Не припомнив ничего определенного и поняв, что более пристальное внимание к этому господину может привести к бессмысленной стычке, барон поднялся и последовал за членами труппы. Те сперва разбрелись по своим комнатам, привели себя в порядок после дороги, а затем снова сошлись в просторной столовой со сводчатыми потолками за ужином. Трапеза была обильной и сытной, и актеры, уставшие и проголодавшиеся, отдали ей должное сполна.

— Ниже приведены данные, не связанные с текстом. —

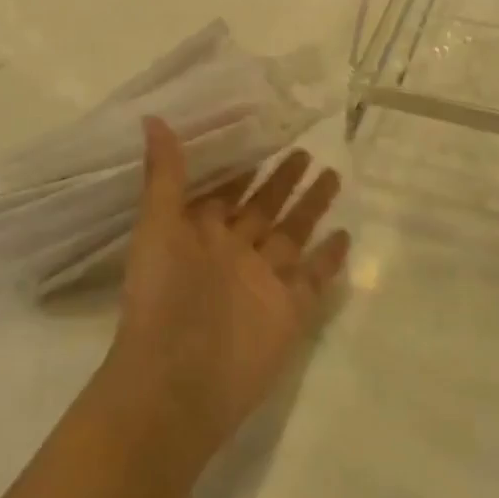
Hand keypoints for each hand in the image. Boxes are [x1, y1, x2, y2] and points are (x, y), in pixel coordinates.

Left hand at [102, 118, 349, 463]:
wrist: (178, 381)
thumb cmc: (162, 295)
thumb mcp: (158, 224)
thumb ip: (165, 173)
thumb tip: (153, 116)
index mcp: (200, 233)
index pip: (226, 191)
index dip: (242, 166)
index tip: (260, 133)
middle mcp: (233, 253)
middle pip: (263, 208)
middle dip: (282, 181)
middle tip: (304, 149)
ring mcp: (263, 282)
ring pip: (292, 234)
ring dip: (310, 207)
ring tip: (332, 175)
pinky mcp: (289, 311)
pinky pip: (313, 278)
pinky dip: (328, 258)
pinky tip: (344, 234)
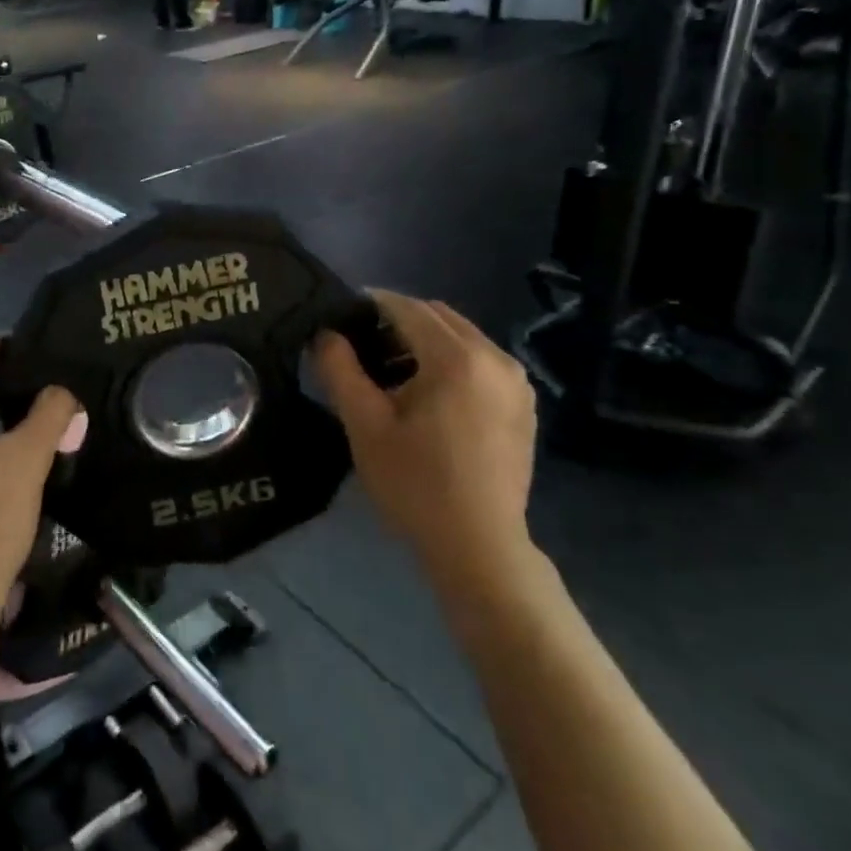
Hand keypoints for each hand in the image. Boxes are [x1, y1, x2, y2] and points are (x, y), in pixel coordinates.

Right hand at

Блазиус знай нахваливал здешнее вино и наполнял свой стакан снова и снова, не забывая товарищей. Он был не из тех пьяниц, которые служат Бахусу в одиночку: ему нравилось пить самому не меньше, чем поить других. Тиран и Скапен, разумеется, не отставали, зато Леандр, как обычно, скромничал, так как боялся избытком спиртного повредить чистоте своего лица, что совсем ни к чему исполнителю ролей первых любовников. Ну, а барона продолжительное воздержание в замке Сигоньяк приучило к сугубой трезвости, и нарушал он это правило с большой неохотой. Помимо того, его все еще тревожило присутствие в гостинице незнакомца, показавшегося ему знакомым. Хотя что может быть более заурядным, чем появление нового постояльца в открытом для любых гостей заезжем дворе?
Обед, он же и ужин, прошел шумно. Разгоряченные отменной едой и вином, довольные тем, что наконец-то оказались в Париже – Мекке всех искателей успеха, согретые густым теплом очага после долгих дней в промозглом фургоне, актеры предавались самым невероятным фантазиям. В мечтах они уже соперничали с труппами «Бургундского отеля» и театра «Маре» [55] . Им бешено рукоплескали, их носили на руках, зазывали ко двору, они заказывали комедии и трагедии лучшим драматургам, капризничали, бранились с поэтами, пировали с вельможами и не знали, куда девать золото.
55
«Бургундский отель» – крупнейший драматический театр Парижа в XVII в. и первый постоянный театр во Франции, театр «Маре» («Театр на Болоте») располагался в квартале, носившем название «Болото». В труппах этих театров играли самые выдающиеся актеры того времени.